Transcript
[INTERPOSING VOICES]
Fiona Kemp
At Robert Owen, that’s where my work was in terms of the Listening Project initially – we were a small nursery school that became a much bigger setting. One of the things that’s so important, if you’re trying to work with others, is to listen to them and how you could be with them and take them with you and learn together.
So it was started at the school, at Robert Owen, with a whole Inset day, introducing the ideas of children’s participation, looking at the work of Alison Clark and the National Children’s Bureau, and was supported with the local authority, looking at equal opportunities so that providing everybody and the children with an equal opportunity through listening to everybody and sometimes, of course, making adaptations to the way you can listen.
And I have to say, it wasn’t just a matter of standing up and saying, this is a brilliant idea. It took time for everybody to buy into the idea of listening. And that includes thinking about, what does listening mean?

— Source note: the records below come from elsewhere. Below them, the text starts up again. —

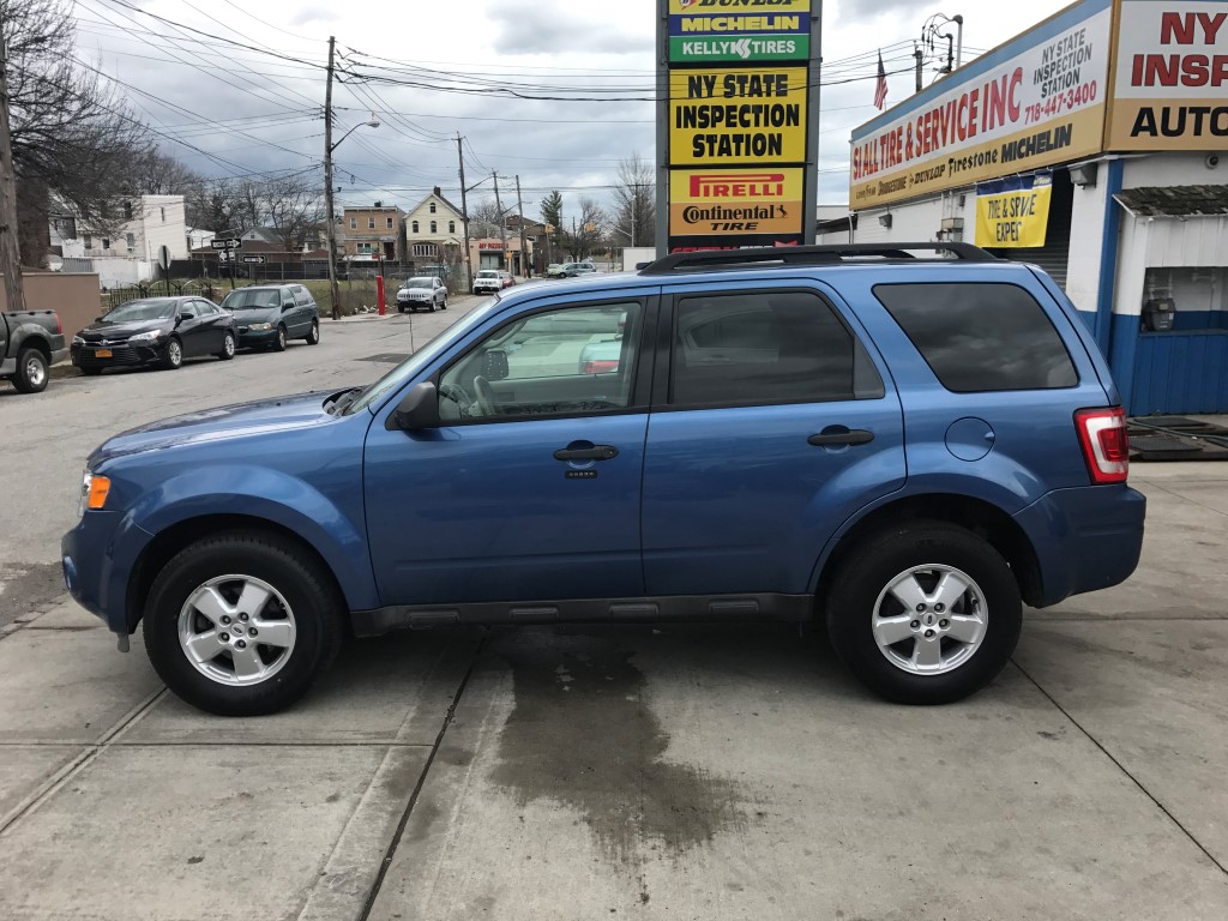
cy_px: 460
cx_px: 614
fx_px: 993
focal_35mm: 28
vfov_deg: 49.7
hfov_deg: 63.4
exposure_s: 1/1053
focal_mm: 3.99
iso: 20
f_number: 1.8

I know here at Rachel McMillan they talk a lot about attunement. And it’s a similar way of sort of being with the children and with the adults and up close with the parents or people that come into your school.
Theresa Lane
We got the word ‘attunement’ while we were doing the Listening Project in 2008. The Listening Project wasn’t about just listening. It was about watching body language, just stepping back a bit and trying to understand what was really going on.
Rachel Hogarth Smith
We were doing a lot of work about attachment and talking about the importance of attachment and relationship-building when you’re settling children into nursery. And attunement was a very strong part of that. So that just seemed to kind of marry up the attachment and relationship-building is about attunement.
At the time we were doing the Listening Project, there was a listening network in Greenwich, which a number of settings were sort of meeting and sharing practice in. And that definition of listening was first introduced in one of those sessions and saying that if you use listening, it can be misunderstood.
Theresa Lane
We looked at attunement as being a much broader thing than just listening. And after the year that we did, where we were trying to improve the way we were listening to the children, we decided we needed to broaden it out. So the next year, our research question was, how can we improve the way we listen to the parents? It was a really significant piece of CPD for our staff, actually, and changed a lot of how we worked.

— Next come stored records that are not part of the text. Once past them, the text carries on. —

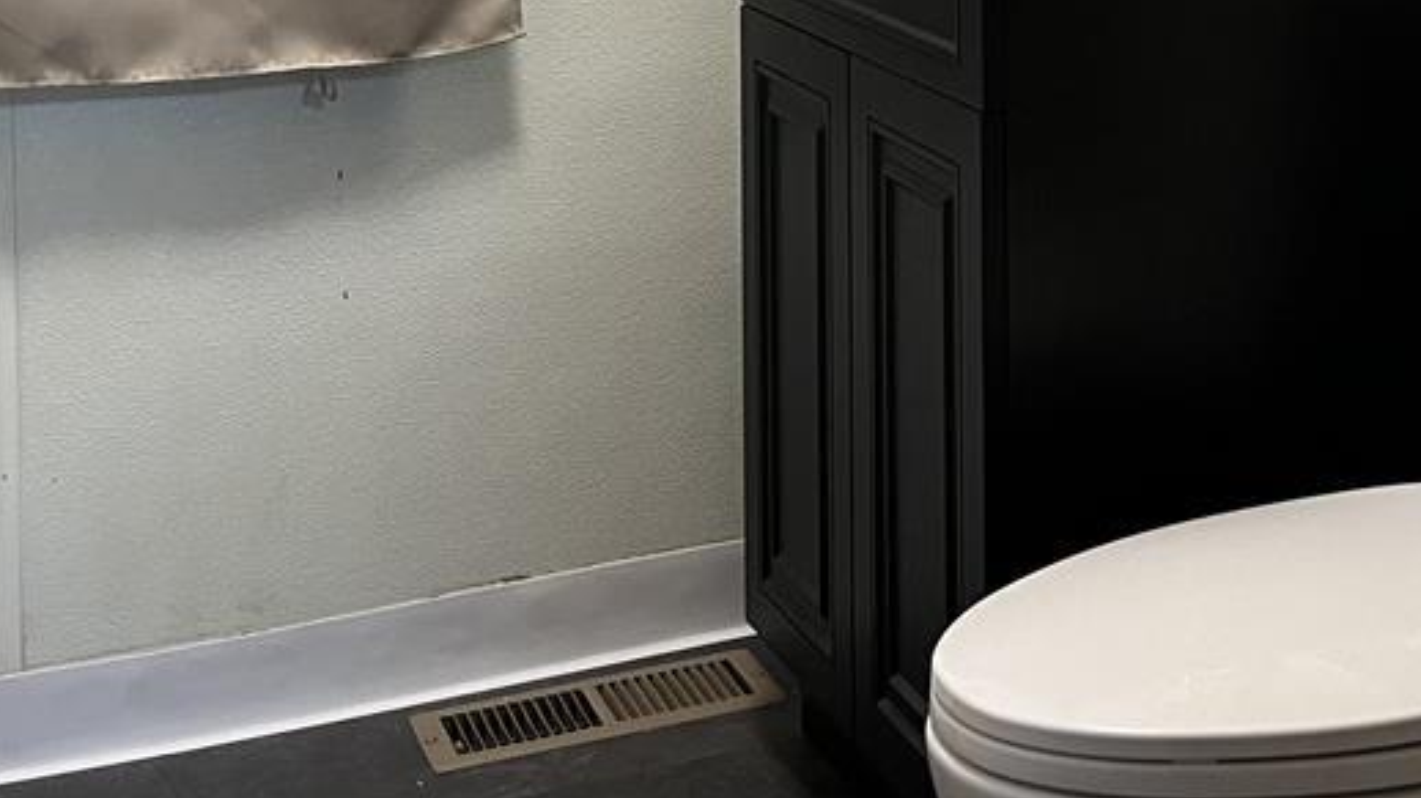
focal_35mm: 70
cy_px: -359
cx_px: 1141
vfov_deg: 15.9
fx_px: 2637
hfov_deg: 29.5
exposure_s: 1/60
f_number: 1.6
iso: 250
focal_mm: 5.1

The second year, when we looked at how can we listen better to the parents, has been about things, for example, when the parents were all coming in in the shelter in the morning, when it’s all very crowded, don’t just look at the people that are right up against you. Look over their shoulders to the people that might be hovering in the doorway, because they might be the ones that really need you but it’s too difficult for them to come forward.

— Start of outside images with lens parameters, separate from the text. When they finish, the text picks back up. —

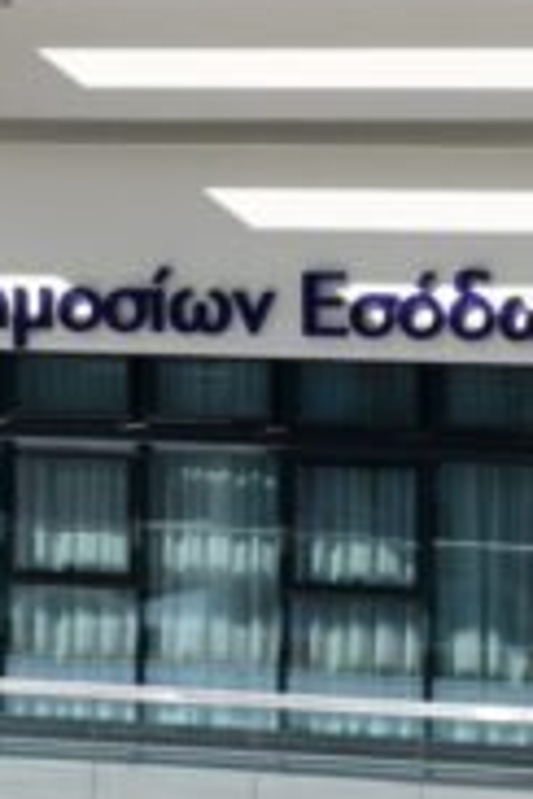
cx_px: 61
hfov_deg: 9.3
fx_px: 3264
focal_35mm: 147
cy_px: 15
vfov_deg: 13.8
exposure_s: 1/500
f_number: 13
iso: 400
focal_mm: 35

So that’s about attunement, because it’s about looking at body language and understanding how people feel. It’s empathy, I suppose.
Amor Pagaduan
Can I use this? What shall I do with this?
Boy
Bang.
Amor Pagaduan
I have to bang?
Boy
Like this.
Amor Pagaduan
Here?
[BANGING]
We use quite a lot of listening as attunement in the setting. And we use a lot of body language to show that child that we’re listening to them – very open body language and, again, going back to copying their movements and incorporating language into that, so the child knows that we’re listening to them. And we repeat what they’re saying.
Teacher
What happened now? What happened?
Boy
This one broke it.
Fiona Kemp
It’s that tuning in to somebody else – in particular, if you’re working with young children – so that you’ll be able to be with them on their wavelength and support them in a way that made sense to them and not just making sense to you. You tune in to them. You listen to them.
You interact with them. You have an environment that enables them to follow their passions. It is an interesting thought about the difference that could be between attunement and listening. What I would say is, they’re extremely similar, because if you tune in to somebody – and in particular, a young child – you are giving them your attention. You are listening.
Teacher
What are you doing? Do you want to help? So tell Luca.